I had a great time with the bairns, mapping and inventing new place names for the many banks, alleyways, twists and turns of the school grounds trails and planting new wild plant species into the existing school wild flower reserve.
Peter Davis had the youngsters elbow deep in recycled materials, creating amazing items including giant butterflies out of woven wire and collage. Home Furnishing had given the school piles of carpet squares which were being fitted around the bases of certain trees to keep competing weeds down.
One stalwart company of parents kept the slaves well lubricated with tea and juice, while another set up a barbeque corner and produced quantities of grilled sausages, burgers and fish fillets with rolls and a choice of sauces. Teacher Jill Williams, ably assisted by peerie Magnus and head teacher Anne Peters, after weeks of planning, presided over a truly successful day.
Nesting has not been the only wild flower-rich place in recent weeks, but you can never take anything for granted. Tingwall valley has had a glorious spring, with far more primroses beginning to return to the banks, and ditch sides, but there have been conflicting pressures building up.
Biodiversity requires timetabled cutting of verges, in order for the seeds to ripen and fall. The SIC roads department has been increasingly edging towards more plant sensitive, environmentally aware main cutting timetables.

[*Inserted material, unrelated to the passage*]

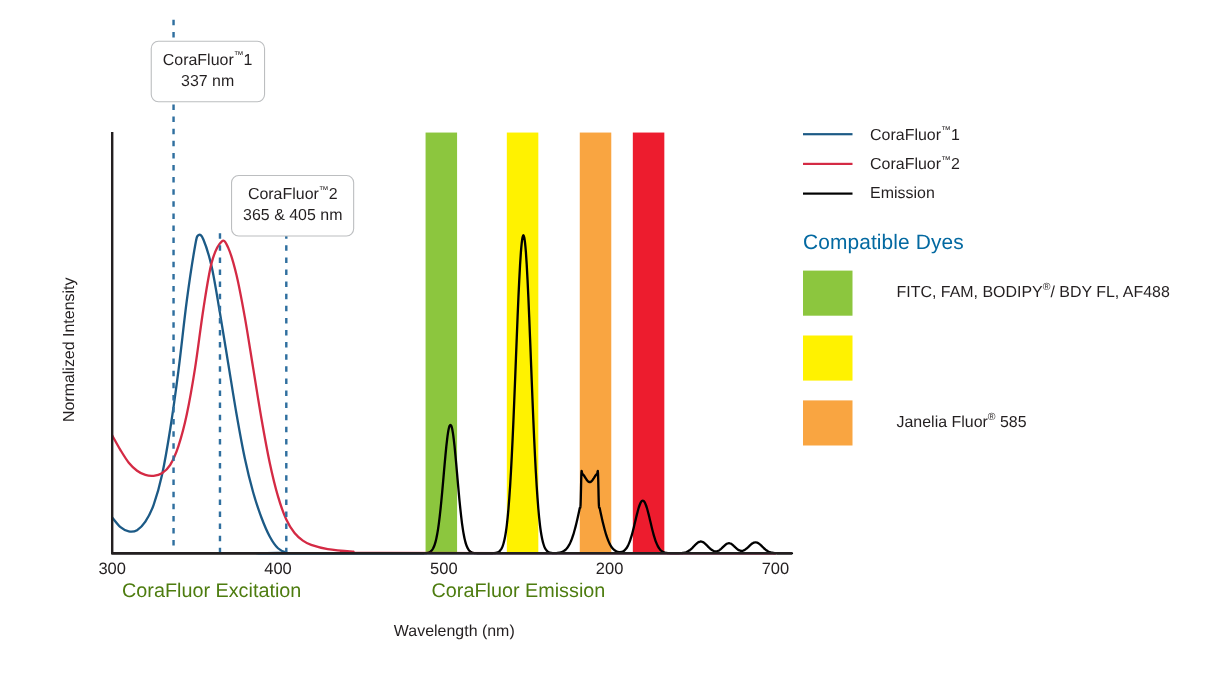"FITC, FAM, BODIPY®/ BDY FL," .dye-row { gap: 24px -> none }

September is best as this allows most wild species time to flower and seed as well, ensuring a healthy population of plants into the future. This in turn reduces the food available to the local and migrant bird population, so it may look neat and tidy, to some, but it produces a lose lose situation in the environment.

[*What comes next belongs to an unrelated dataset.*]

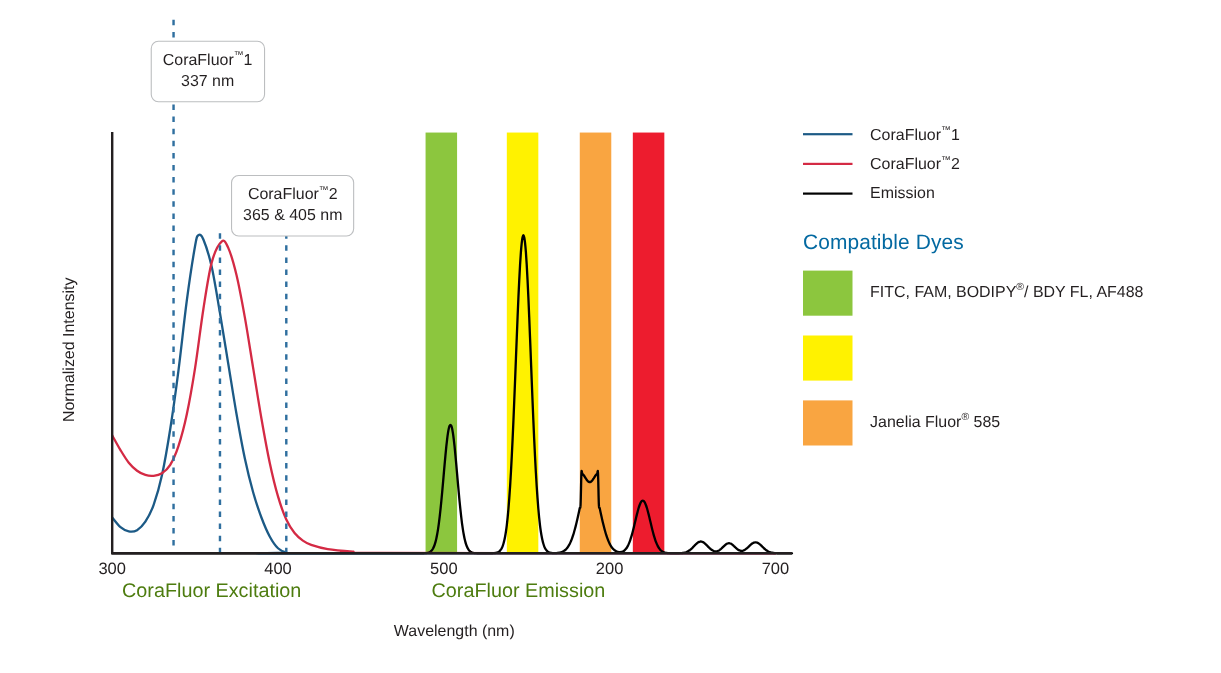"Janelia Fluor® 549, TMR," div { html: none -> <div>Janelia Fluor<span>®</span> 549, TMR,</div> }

But there are other pressures too. Roads have to be kept safe for vehicles and drivers, and short stretches of bends need keeping low for sightline visibility, but people use roads too.

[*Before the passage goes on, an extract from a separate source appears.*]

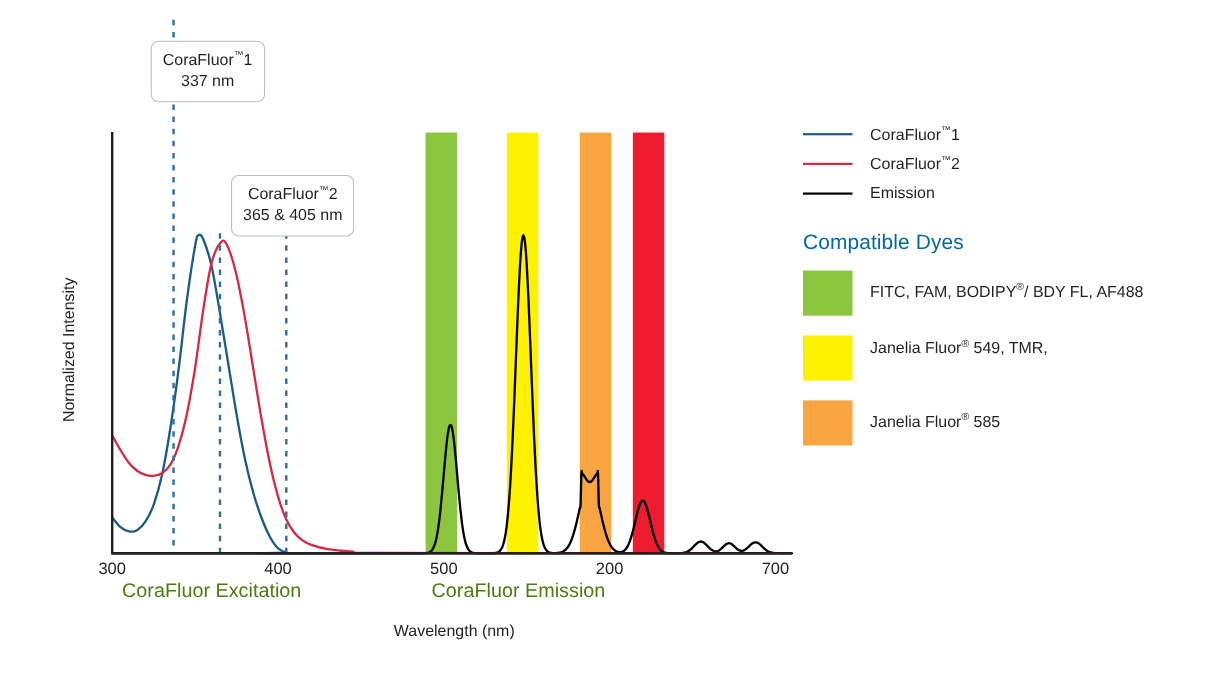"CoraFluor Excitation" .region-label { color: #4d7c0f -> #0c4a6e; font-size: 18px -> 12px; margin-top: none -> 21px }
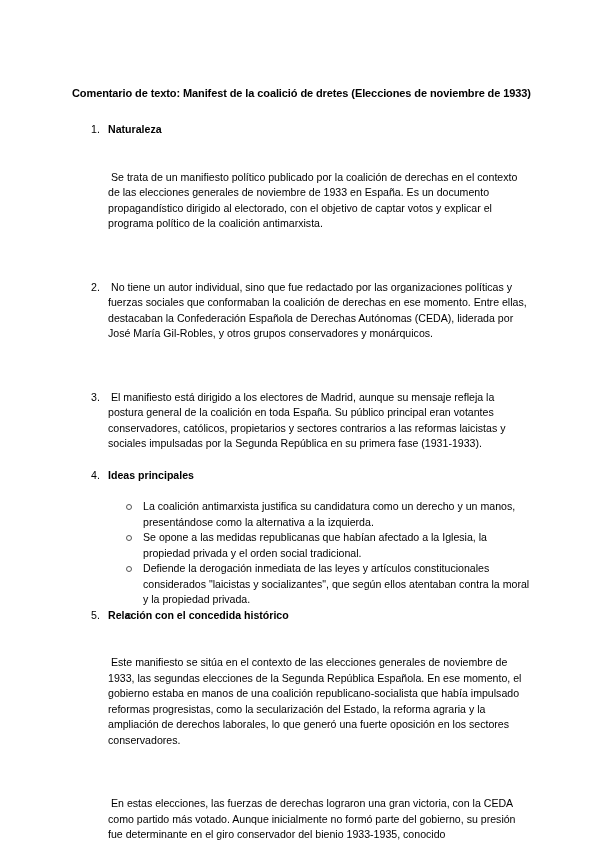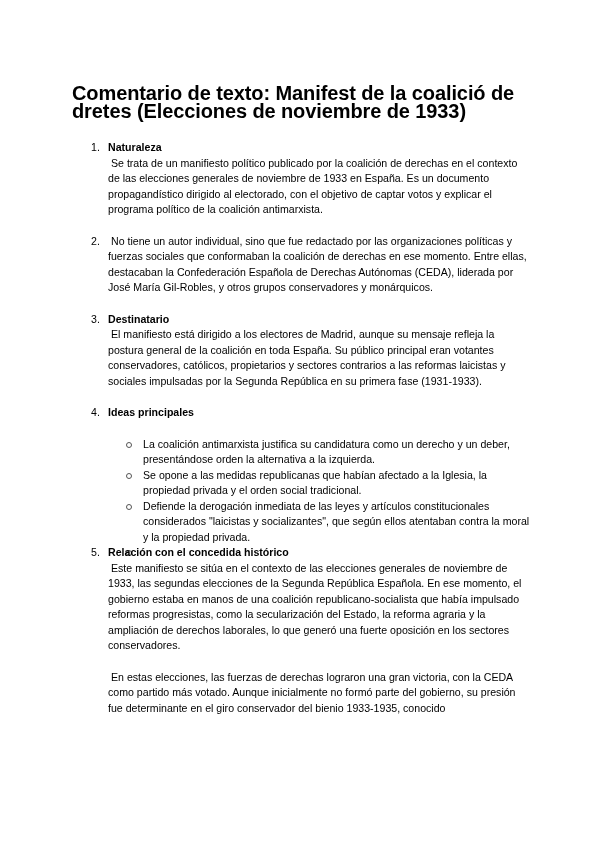"Comentario de texto: Manifest de" .title { font-size: 20px -> 11px }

Nowadays virtually every road related task is automated, with expensive machinery to buy, run and service. Oil prices are going crazy and a wiggly, windy single track road with banks of endlessly varying width, height and steepness is a problem.
So car drivers, pedestrians, the road men and the needs of the plants themselves, are at loggerheads. I look forward to monitoring the progress of the evolving systems over the next few weeks.
At present some bits of the Tingwall road are beautiful, others a real mess. Some stretches can be walked along, others barely at all.
The cutting machine is designed for flat verges and makes a predictably shoddy job of undulating banks, missing some bits and grinding others to root level and below. The chopped vegetation has been dropped in randomly scattered chunks along the verges, chunks which will rot and kill all the soft flora underneath.
A system needs to be devised in which scenic routes are protected both for their safety, practicability and wildlife quality. There’s still a long way to go.
Birdsfoot trefoil is really coming into its own now, with dazzling cushions lining many routes. These are a real favourite of the bumble bee, and on a really warm day, you can often find several different species feeding from the same plant.
There is no better way of learning the differences between species. The Shetland bumble bee merits special attention. The status of this very special bee, with its rich, ginger and gold stripes and back is uncertain.
Dedicated leaflets, inviting members of the public to send in records of sightings, were published several years ago by the Biological Records section at the Shetland Amenity Trust. Paul Harvey is keen to increase the database of records, better to understand the habits and numbers of this bee.
Try to get hold of a few copes of this attractive leaflet and give some to your friends. Even better, ask a crofter friend who has plenty of birdsfoot trefoil growing on his land, to let you have a root. Establish it in you garden border and you will be able to score more points in the wild garden check list. I have had lots of interesting and useful suggestions for the score system. If you have any tips or ideas, send them in.